Advertisement

It’s a Mad, Mad, Mad, Mad Obsession : Movies: An aide to Rep. Norman Mineta carries on a lonely crusade to locate all of the 56 minutes lopped from Stanley Kramer’s 1963 classic.

Share
ASSOCIATED PRESS WRITER

Eric K. Federing is mad, mad, mad, mad about his favorite movie.

He has spent much of his spare time over the past nine years, not to mention $5,500 of his own money, searching for 56 minutes of missing footage from the original 1963 version of one of the funniest movies ever made, Stanley Kramer’s “It’s a Mad, Mad, Mad, Mad World.”

Federing’s personal crusade (“to call it an obsession is probably accurate,” he says) has yielded snippets of “Mad World” outtakes totaling nearly 24 minutes.

A few good scenes, alas, are probably lost forever.

He’s also learned something about Hollywood’s own obsession with the bottom line, which probably means moviegoers will never see Kramer’s comedy masterpiece fully restored and shown in all its wide-screen, six-speaker, 210-minute glory.

Advertisement

The movie, which premiered at the Cinerama Dome in Los Angeles on Nov. 7, 1963, was an Oscar-winning sensation.

Its star-studded cast of such comic heavyweights as Milton Berle, Sid Caesar, Phil Silvers, Ethel Merman, Mickey Rooney, Terry-Thomas, Buddy Hackett and Jonathan Winters careened through the film in a madcap race to find a $350,000 treasure buried by Jimmy Durante.

After the original 70-millimeter print was shown in 14 cities, Kramer trimmed it here and there, but United Artists wanted more drastic cuts. A few months later, the studio had hacked the movie down to 154 minutes, short enough to permit multiple daily screenings.

Federing says the missing chunks of footage interrupted the movie’s continuity, created plot holes and left some sight gags unexplained.

One of the unkindest cuts, he said, was an important, three-minute segment between Spencer Tracy and silent film comedian Buster Keaton. It revealed Tracy’s abortive scheme as a deranged chief of detectives to flee to Mexico with the loot.

Federing found 2 1/2 minutes of missing intermission footage and exit music in France. His biggest triumph came in 1985 when he learned that film collector Joshua Berman had rescued 21 minutes of “Mad World” outtakes from a Los Angeles warehouse before it was bulldozed.

Advertisement

MGM-UA Home Video recently issued a 183-minute version of the movie incorporating most of the Berman footage. It still lacks the Tracy-Keaton exchange but restores a hilarious Winters monologue about using his money to buy his landlady a motorized wheelchair.

Federing scoffs at the studio’s claim that the video is a “restoration” of the movie.
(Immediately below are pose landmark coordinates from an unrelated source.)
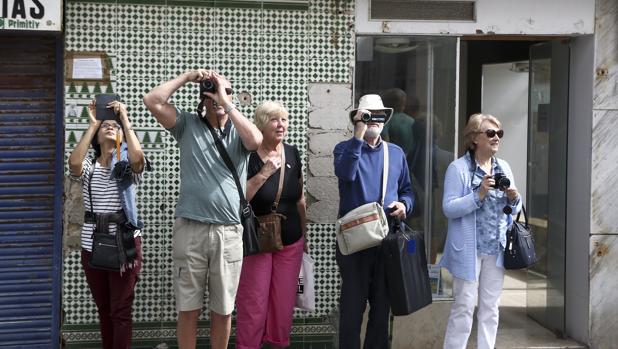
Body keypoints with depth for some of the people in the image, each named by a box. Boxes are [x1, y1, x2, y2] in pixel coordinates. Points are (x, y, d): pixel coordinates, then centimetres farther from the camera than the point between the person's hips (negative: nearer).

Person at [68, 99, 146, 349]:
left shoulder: (127, 165, 1)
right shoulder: (88, 166, 5)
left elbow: (138, 157, -24)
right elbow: (74, 162, -19)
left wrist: (125, 120, -14)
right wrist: (92, 124, -11)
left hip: (125, 244, -3)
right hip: (92, 245, 3)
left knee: (121, 310, -2)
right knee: (104, 309, 13)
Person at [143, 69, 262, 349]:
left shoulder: (239, 130, 5)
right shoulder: (188, 125, 6)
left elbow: (256, 140, -18)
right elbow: (152, 100, -4)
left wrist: (225, 103, -14)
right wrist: (187, 77, -1)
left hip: (229, 232, 0)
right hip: (190, 229, 0)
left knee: (223, 310, 10)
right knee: (188, 308, 6)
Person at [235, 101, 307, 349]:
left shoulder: (292, 154, 5)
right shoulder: (248, 156, -11)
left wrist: (304, 235, 16)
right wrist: (265, 172, -23)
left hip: (290, 242, 5)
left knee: (284, 302, 9)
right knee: (253, 303, -5)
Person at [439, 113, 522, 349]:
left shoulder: (504, 168, 10)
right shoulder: (458, 168, -7)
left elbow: (513, 210, 16)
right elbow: (449, 208, -14)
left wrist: (513, 199, -6)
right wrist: (479, 195, -22)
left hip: (496, 249, 6)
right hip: (468, 250, -5)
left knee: (490, 307, 10)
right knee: (464, 306, -4)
“You don’t go to the National Gallery and crop a Winslow Homer painting, and you don’t tear pages out of an Edna Ferber novel, or pull the brass sections out of a Fletcher Henderson jazz arrangement and start calling them originals,” he said.
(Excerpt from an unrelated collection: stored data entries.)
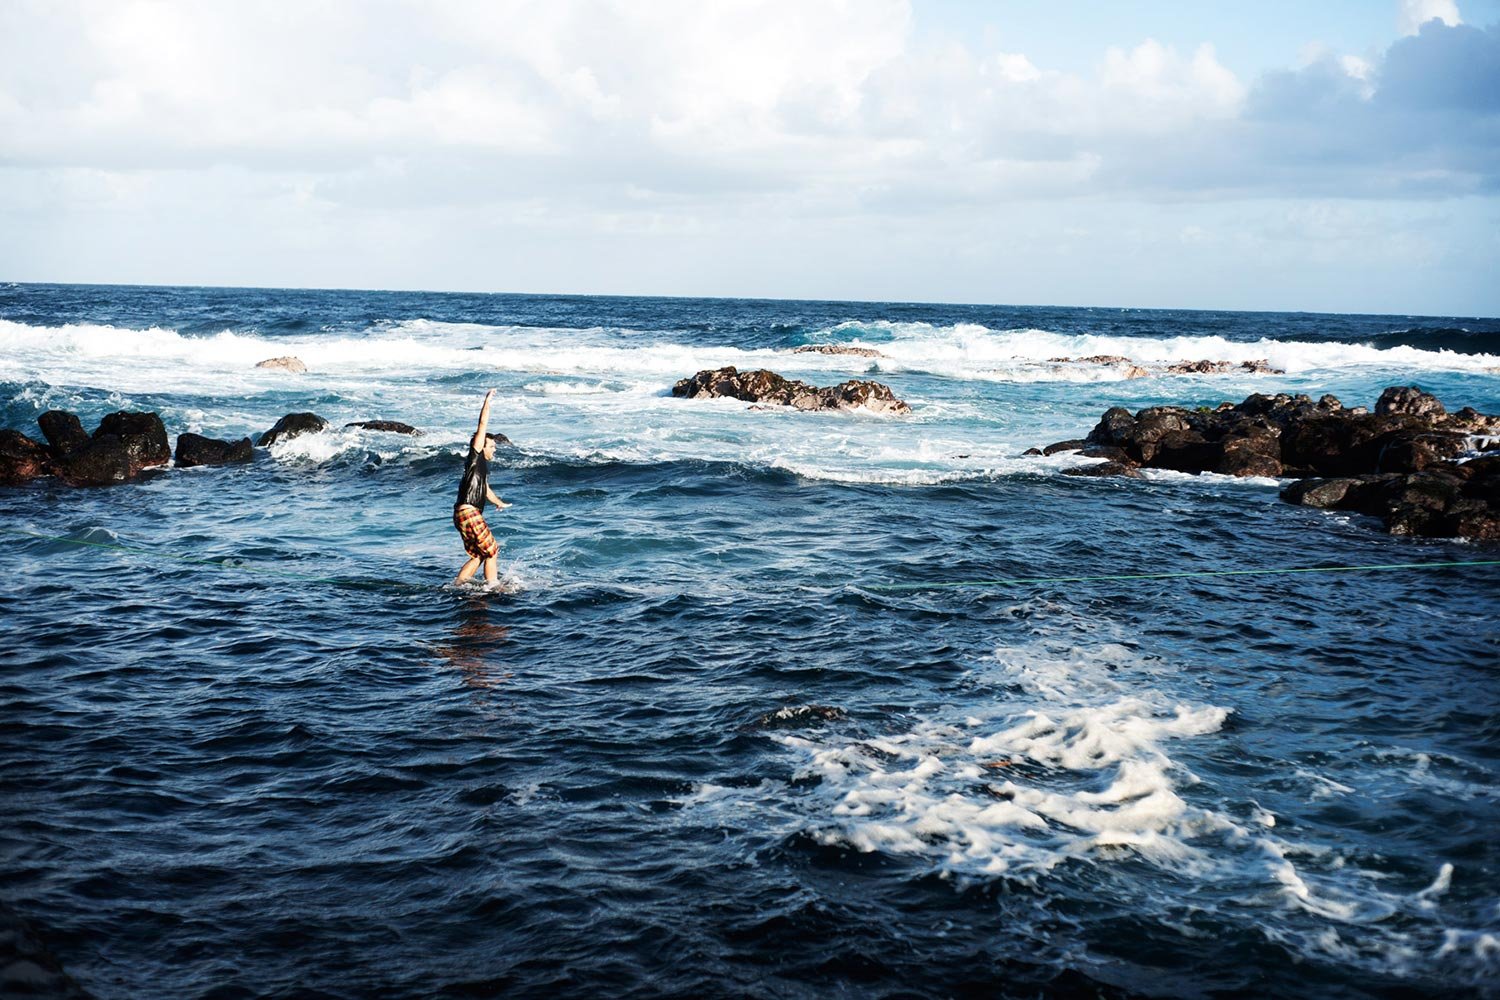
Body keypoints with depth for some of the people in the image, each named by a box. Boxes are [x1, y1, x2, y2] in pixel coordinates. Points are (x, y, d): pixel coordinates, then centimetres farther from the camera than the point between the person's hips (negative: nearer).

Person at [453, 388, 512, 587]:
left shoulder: (483, 465, 21)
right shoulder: (474, 458, -3)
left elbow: (485, 489, 41)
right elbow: (483, 424, -9)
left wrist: (499, 502, 57)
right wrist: (488, 400, -7)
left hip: (470, 514, 9)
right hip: (468, 513, -9)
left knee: (477, 556, 13)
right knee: (492, 552, -3)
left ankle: (456, 586, 12)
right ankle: (492, 588, 0)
Kramer said in a telephone interview the new video isn’t a restoration but is “pretty well what I wanted it to be.”

Federing, 31, a press secretary to Rep. Norman Mineta (D-San Jose), said he fell in love with “Mad World” at age 12, when he saw it for the first time on the TV set in his New York City home.

It wasn’t until 1982 that he saw the movie in a theater, at the Smithsonian’s National Air and Space Museum in Washington, and delighted in the audience’s laughter.

His curiosity about the film began to grow. His interest in restoring the 1963 original gradually consumed him.

Advertisement

He founded the nonprofit “Mad World Campaign” out of his home and put 400 people on his newsletter’s mailing list. He sponsored charity screenings of the movie, organized letter-writing campaigns to Hollywood executives and made a futile attempt through Mineta to have the House of Representatives adopt a resolution saluting the film’s 25th anniversary.

Federing folded the campaign a few months ago, when he decided the battle was lost.

“I’d simply run out of ideas,” he said.

He concluded the marketing of a new videotape version had doomed any chance Hollywood would restore the original “Mad World” for a theatrical comeback.

George Feltenstein, vice president of MGM-UA Home Video, confirmed Federing’s suspicions. He said the technology doesn’t exist to correct the faded colors of the 70mm original to produce a new theater print--a point Federing disputes.

Besides, Feltenstein said, a fully restored “Mad World” would lose tons of money at the box office because it would lack the “snob appeal” of a serious work, such as the restored “Lawrence of Arabia.”

Federing hasn’t given up hope.

He’s pressing the Library of Congress to include “Mad World” among its next additions to the National Film Registry, which designates important movies worthy of preservation.

“There are still 16 minutes of missing action,” he said. “It’s out there somewhere, maybe in Italy or Australia. I wouldn’t be surprised to find them there.”